**** DATA FOR REVIEW ****

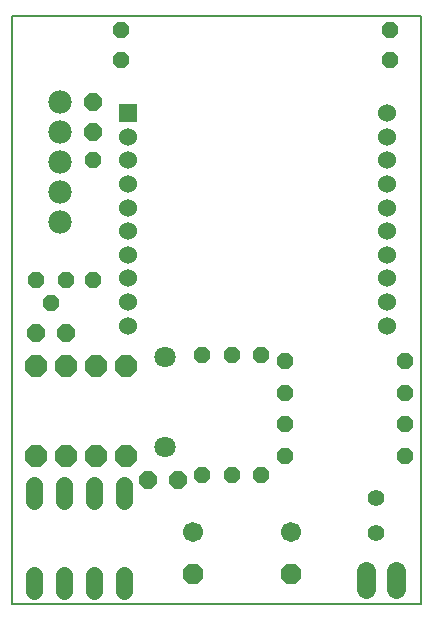
<source format=gbs>
G75*
%MOIN*%
%OFA0B0*%
%FSLAX24Y24*%
%IPPOS*%
%LPD*%
%AMOC8*
5,1,8,0,0,1.08239X$1,22.5*
%
%ADD10C,0.0080*%
%ADD11C,0.0600*%
%ADD12R,0.0600X0.0600*%
%ADD13C,0.0780*%
%ADD14OC8,0.0720*%
%ADD15OC8,0.0600*%
%ADD16OC8,0.0560*%
%ADD17C,0.0640*%
%ADD18C,0.0555*%
%ADD19C,0.0709*%
%ADD20OC8,0.0670*%
%ADD21C,0.0670*%
%ADD22C,0.0560*%
D10*
X002979Y000787D02*
X002979Y020387D01*
X016629Y020387D01*
X016629Y000787D01*
X002979Y000787D01*
D11*
X006848Y010066D03*
X006848Y010854D03*
X006848Y011641D03*
X006848Y012428D03*
X006848Y013216D03*
X006848Y014003D03*
X006848Y014791D03*
X006848Y015578D03*
X006848Y016365D03*
X015510Y016365D03*
X015510Y017153D03*
X015510Y015578D03*
X015510Y014791D03*
X015510Y014003D03*
X015510Y013216D03*
X015510Y012428D03*
X015510Y011641D03*
X015510Y010854D03*
X015510Y010066D03*
D12*
X006848Y017153D03*
D13*
X004579Y017537D03*
X004579Y016537D03*
X004579Y015537D03*
X004579Y014537D03*
X004579Y013537D03*
D14*
X004779Y008737D03*
X003779Y008737D03*
X005779Y008737D03*
X006779Y008737D03*
X006779Y005737D03*
X005779Y005737D03*
X004779Y005737D03*
X003779Y005737D03*
D15*
X003779Y009837D03*
X004779Y009837D03*
X007529Y004937D03*
X008529Y004937D03*
X005679Y016537D03*
X005679Y017537D03*
D16*
X006629Y018937D03*
X006629Y019937D03*
X005679Y015587D03*
X005679Y011587D03*
X004779Y011587D03*
X004279Y010837D03*
X003779Y011587D03*
X009329Y009087D03*
X010329Y009087D03*
X011279Y009087D03*
X012079Y008887D03*
X012079Y007837D03*
X012079Y006787D03*
X012079Y005737D03*
X011279Y005087D03*
X010329Y005087D03*
X009329Y005087D03*
X016079Y005737D03*
X016079Y006787D03*
X016079Y007837D03*
X016079Y008887D03*
X015579Y018937D03*
X015579Y019937D03*
D17*
X015779Y001887D02*
X015779Y001287D01*
X014779Y001287D02*
X014779Y001887D01*
D18*
X015129Y003147D03*
X015129Y004328D03*
D19*
X008079Y006037D03*
X008079Y009037D03*
D20*
X009029Y001787D03*
X012279Y001787D03*
D21*
X012279Y003187D03*
X009029Y003187D03*
D22*
X006729Y004227D02*
X006729Y004747D01*
X005729Y004747D02*
X005729Y004227D01*
X004729Y004227D02*
X004729Y004747D01*
X003729Y004747D02*
X003729Y004227D01*
X003729Y001747D02*
X003729Y001227D01*
X004729Y001227D02*
X004729Y001747D01*
X005729Y001747D02*
X005729Y001227D01*
X006729Y001227D02*
X006729Y001747D01*
M02*

</source>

****

> **PROBLEM TO SOLVE**:
All records above need to be returned exactly. Omit the pictures.

> **WORKED SOLUTION**:
<source format=gbs>
G75*
%MOIN*%
%OFA0B0*%
%FSLAX24Y24*%
%IPPOS*%
%LPD*%
%AMOC8*
5,1,8,0,0,1.08239X$1,22.5*
%
%ADD10C,0.0080*%
%ADD11C,0.0600*%
%ADD12R,0.0600X0.0600*%
%ADD13C,0.0780*%
%ADD14OC8,0.0720*%
%ADD15OC8,0.0600*%
%ADD16OC8,0.0560*%
%ADD17C,0.0640*%
%ADD18C,0.0555*%
%ADD19C,0.0709*%
%ADD20OC8,0.0670*%
%ADD21C,0.0670*%
%ADD22C,0.0560*%
D10*
X002979Y000787D02*
X002979Y020387D01*
X016629Y020387D01*
X016629Y000787D01*
X002979Y000787D01*
D11*
X006848Y010066D03*
X006848Y010854D03*
X006848Y011641D03*
X006848Y012428D03*
X006848Y013216D03*
X006848Y014003D03*
X006848Y014791D03*
X006848Y015578D03*
X006848Y016365D03*
X015510Y016365D03*
X015510Y017153D03*
X015510Y015578D03*
X015510Y014791D03*
X015510Y014003D03*
X015510Y013216D03*
X015510Y012428D03*
X015510Y011641D03*
X015510Y010854D03*
X015510Y010066D03*
D12*
X006848Y017153D03*
D13*
X004579Y017537D03*
X004579Y016537D03*
X004579Y015537D03*
X004579Y014537D03*
X004579Y013537D03*
D14*
X004779Y008737D03*
X003779Y008737D03*
X005779Y008737D03*
X006779Y008737D03*
X006779Y005737D03*
X005779Y005737D03*
X004779Y005737D03*
X003779Y005737D03*
D15*
X003779Y009837D03*
X004779Y009837D03*
X007529Y004937D03*
X008529Y004937D03*
X005679Y016537D03*
X005679Y017537D03*
D16*
X006629Y018937D03*
X006629Y019937D03*
X005679Y015587D03*
X005679Y011587D03*
X004779Y011587D03*
X004279Y010837D03*
X003779Y011587D03*
X009329Y009087D03*
X010329Y009087D03*
X011279Y009087D03*
X012079Y008887D03*
X012079Y007837D03*
X012079Y006787D03*
X012079Y005737D03*
X011279Y005087D03*
X010329Y005087D03*
X009329Y005087D03*
X016079Y005737D03*
X016079Y006787D03*
X016079Y007837D03*
X016079Y008887D03*
X015579Y018937D03*
X015579Y019937D03*
D17*
X015779Y001887D02*
X015779Y001287D01*
X014779Y001287D02*
X014779Y001887D01*
D18*
X015129Y003147D03*
X015129Y004328D03*
D19*
X008079Y006037D03*
X008079Y009037D03*
D20*
X009029Y001787D03*
X012279Y001787D03*
D21*
X012279Y003187D03*
X009029Y003187D03*
D22*
X006729Y004227D02*
X006729Y004747D01*
X005729Y004747D02*
X005729Y004227D01*
X004729Y004227D02*
X004729Y004747D01*
X003729Y004747D02*
X003729Y004227D01*
X003729Y001747D02*
X003729Y001227D01*
X004729Y001227D02*
X004729Y001747D01*
X005729Y001747D02*
X005729Y001227D01*
X006729Y001227D02*
X006729Y001747D01*
M02*

</source>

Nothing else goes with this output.